Rheum palmatum (Chinese rhubarb, Turkish rhubarb, Indian rhubarb, Russian rhubarb) is both a medicinal and food plant. Image: Zahnradzacken via Wikipedia

The forcing process – an earlier crop with a sweeter stalk – was discovered by accident in 1817 in the Chelsea Physic Garden in London but 60 years later the main growing area moved to Yorkshire. The Rhubarb Triangle in West Yorkshire once produced 90% of the world’s winter-forced rhubarb, an astounding statistic. This story says that the area is a frost pocket, good for the main crop that’s grown outside, while the high-value ‘forced’ rhubarb is grown in the dark in heated sheds – and apparently the sound of the buds breaking open is audible!

This is a tremendous video (and commentary) about what goes on in a forcing shed (3.24 minutes).

In 2010 Yorkshire Forced Rhubarb became the 41st British product to be added to the list of European Union legally-protected names which includes Swaledale Cheese, West Country Farmhouse Cheddar and Cornish Sardines.

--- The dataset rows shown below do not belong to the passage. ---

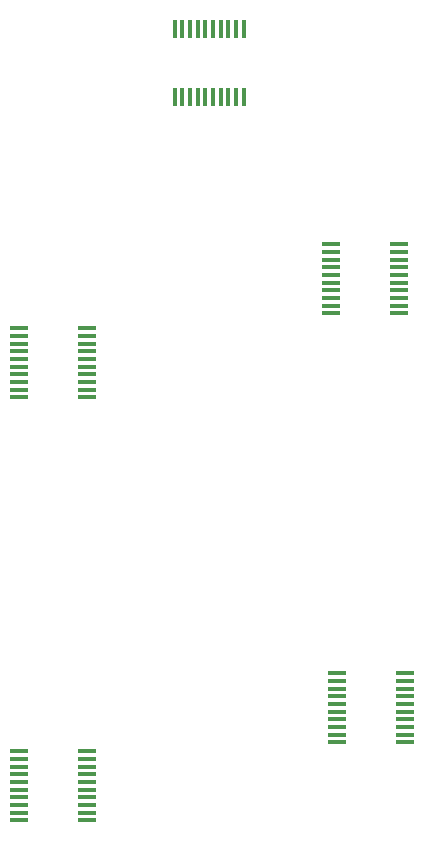
<source format=gbr>
%TF.GenerationSoftware,KiCad,Pcbnew,(5.1.8)-1*%
%TF.CreationDate,2021-05-23T23:23:44-05:00*%
%TF.ProjectId,CircuitBoardV2,43697263-7569-4744-926f-61726456322e,rev?*%
%TF.SameCoordinates,Original*%
%TF.FileFunction,Paste,Top*%
%TF.FilePolarity,Positive*%
%FSLAX46Y46*%
G04 Gerber Fmt 4.6, Leading zero omitted, Abs format (unit mm)*
G04 Created by KiCad (PCBNEW (5.1.8)-1) date 2021-05-23 23:23:44*
%MOMM*%
%LPD*%
G01*
G04 APERTURE LIST*
%ADD10R,1.570000X0.410000*%
%ADD11R,0.410000X1.570000*%
G04 APERTURE END LIST*
D10*
%TO.C,U5*%
X116408000Y-135259000D03*
X116408000Y-134609000D03*
X116408000Y-133959000D03*
X116408000Y-133309000D03*
X116408000Y-132659000D03*
X116408000Y-132009000D03*
X116408000Y-131359000D03*
X116408000Y-130709000D03*
X116408000Y-130059000D03*
X116408000Y-129409000D03*
X110668000Y-129409000D03*
X110668000Y-130059000D03*
X110668000Y-130709000D03*
X110668000Y-131359000D03*
X110668000Y-132009000D03*
X110668000Y-132659000D03*
X110668000Y-133309000D03*
X110668000Y-133959000D03*
X110668000Y-134609000D03*
X110668000Y-135259000D03*
%TD*%
%TO.C,U1*%
X143332000Y-122805000D03*
X143332000Y-123455000D03*
X143332000Y-124105000D03*
X143332000Y-124755000D03*
X143332000Y-125405000D03*
X143332000Y-126055000D03*
X143332000Y-126705000D03*
X143332000Y-127355000D03*
X143332000Y-128005000D03*
X143332000Y-128655000D03*
X137592000Y-128655000D03*
X137592000Y-128005000D03*
X137592000Y-127355000D03*
X137592000Y-126705000D03*
X137592000Y-126055000D03*
X137592000Y-125405000D03*
X137592000Y-124755000D03*
X137592000Y-124105000D03*
X137592000Y-123455000D03*
X137592000Y-122805000D03*
%TD*%
%TO.C,U4*%
X110668000Y-99445000D03*
X110668000Y-98795000D03*
X110668000Y-98145000D03*
X110668000Y-97495000D03*
X110668000Y-96845000D03*
X110668000Y-96195000D03*
X110668000Y-95545000D03*
X110668000Y-94895000D03*
X110668000Y-94245000D03*
X110668000Y-93595000D03*
X116408000Y-93595000D03*
X116408000Y-94245000D03*
X116408000Y-94895000D03*
X116408000Y-95545000D03*
X116408000Y-96195000D03*
X116408000Y-96845000D03*
X116408000Y-97495000D03*
X116408000Y-98145000D03*
X116408000Y-98795000D03*
X116408000Y-99445000D03*
%TD*%
D11*
%TO.C,U3*%
X123821000Y-73990000D03*
X124471000Y-73990000D03*
X125121000Y-73990000D03*
X125771000Y-73990000D03*
X126421000Y-73990000D03*
X127071000Y-73990000D03*
X127721000Y-73990000D03*
X128371000Y-73990000D03*
X129021000Y-73990000D03*
X129671000Y-73990000D03*
X129671000Y-68250000D03*
X129021000Y-68250000D03*
X128371000Y-68250000D03*
X127721000Y-68250000D03*
X127071000Y-68250000D03*
X126421000Y-68250000D03*
X125771000Y-68250000D03*
X125121000Y-68250000D03*
X124471000Y-68250000D03*
X123821000Y-68250000D03*
%TD*%
D10*
%TO.C,U2*%
X142824000Y-86483000D03*
X142824000Y-87133000D03*
X142824000Y-87783000D03*
X142824000Y-88433000D03*
X142824000Y-89083000D03*
X142824000Y-89733000D03*
X142824000Y-90383000D03*
X142824000Y-91033000D03*
X142824000Y-91683000D03*
X142824000Y-92333000D03*
X137084000Y-92333000D03*
X137084000Y-91683000D03*
X137084000Y-91033000D03*
X137084000Y-90383000D03*
X137084000Y-89733000D03*
X137084000Y-89083000D03*
X137084000Y-88433000D03*
X137084000Y-87783000D03*
X137084000Y-87133000D03*
X137084000Y-86483000D03*
%TD*%
M02*

</source>
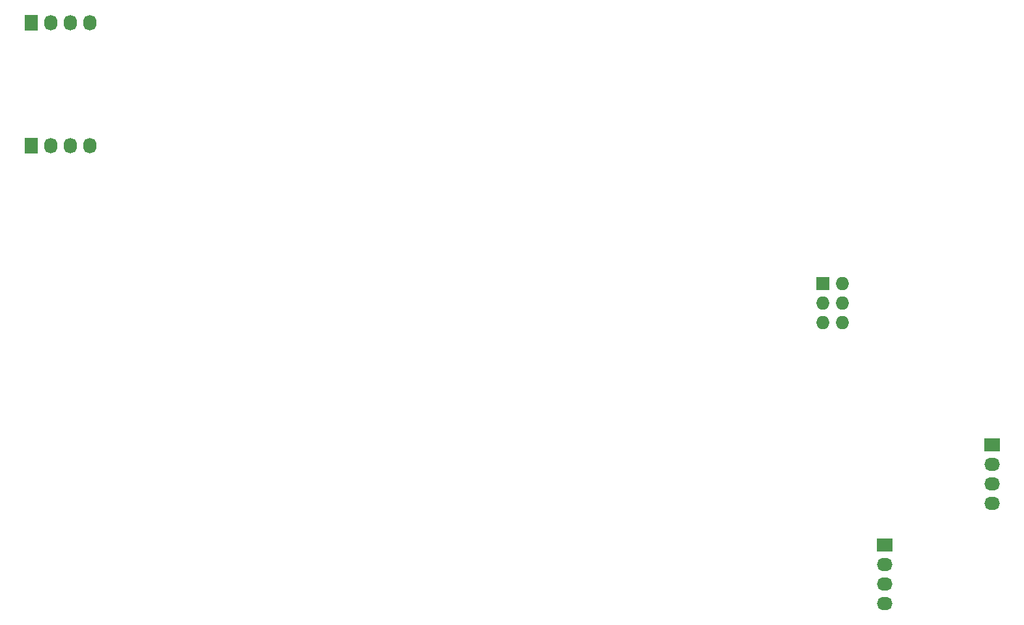
<source format=gbr>
G04 #@! TF.FileFunction,Copper,L2,Bot,Signal*
%FSLAX46Y46*%
G04 Gerber Fmt 4.6, Leading zero omitted, Abs format (unit mm)*
G04 Created by KiCad (PCBNEW (after 2015-may-01 BZR unknown)-product) date 11/9/2015 22:45:34*
%MOMM*%
G01*
G04 APERTURE LIST*
%ADD10C,0.100000*%
%ADD11R,2.032000X1.727200*%
%ADD12O,2.032000X1.727200*%
%ADD13R,1.727200X2.032000*%
%ADD14O,1.727200X2.032000*%
%ADD15R,1.727200X1.727200*%
%ADD16O,1.727200X1.727200*%
G04 APERTURE END LIST*
D10*
D11*
X181000000Y-107000000D03*
D12*
X181000000Y-109540000D03*
X181000000Y-112080000D03*
X181000000Y-114620000D03*
D11*
X167000000Y-120000000D03*
D12*
X167000000Y-122540000D03*
X167000000Y-125080000D03*
X167000000Y-127620000D03*
D13*
X56000000Y-52000000D03*
D14*
X58540000Y-52000000D03*
X61080000Y-52000000D03*
X63620000Y-52000000D03*
D13*
X56000000Y-68000000D03*
D14*
X58540000Y-68000000D03*
X61080000Y-68000000D03*
X63620000Y-68000000D03*
D15*
X159000000Y-86000000D03*
D16*
X161540000Y-86000000D03*
X159000000Y-88540000D03*
X161540000Y-88540000D03*
X159000000Y-91080000D03*
X161540000Y-91080000D03*
M02*

</source>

Read more here.

John Bartram is the first person known to have grown rhubarb in the United States, after being sent two species in the 1730s by Peter Collinson and another by Benjamin Franklin in 1770. Intriguingly, although it was still considered a medicine, Collinson in 1739 wrote to Bartram that it made excellent eating in tarts. Read more at the Philadelphia Historic Plants Consortium website.

It wasn’t until 1829 that rhubarb appeared in American seed catalogues, and has been a popular garden product ever since, known as ‘“pie plant’” by many housewives.

And what of the name, rhubarb? According to an online dictionary of etymology, English takes it from old French (rubarbe) which came from Latin which took it from the original Greek, which was Rha barbaron, a combination of two words meaning “not from around these parts” (barbaron also gives us barbarian). Rha comes from the ancient Greek name of the Volga river (and Rha was itself a loan from Scythian, the ancient Persian language), perhaps simply meaning “a faraway place we know nothing about” rather than indicating the plant came from Russia; or perhaps rhubarb was imported into the Roman Empire from China via Russia (and remember we’re talking about the root at this time, not the stalk).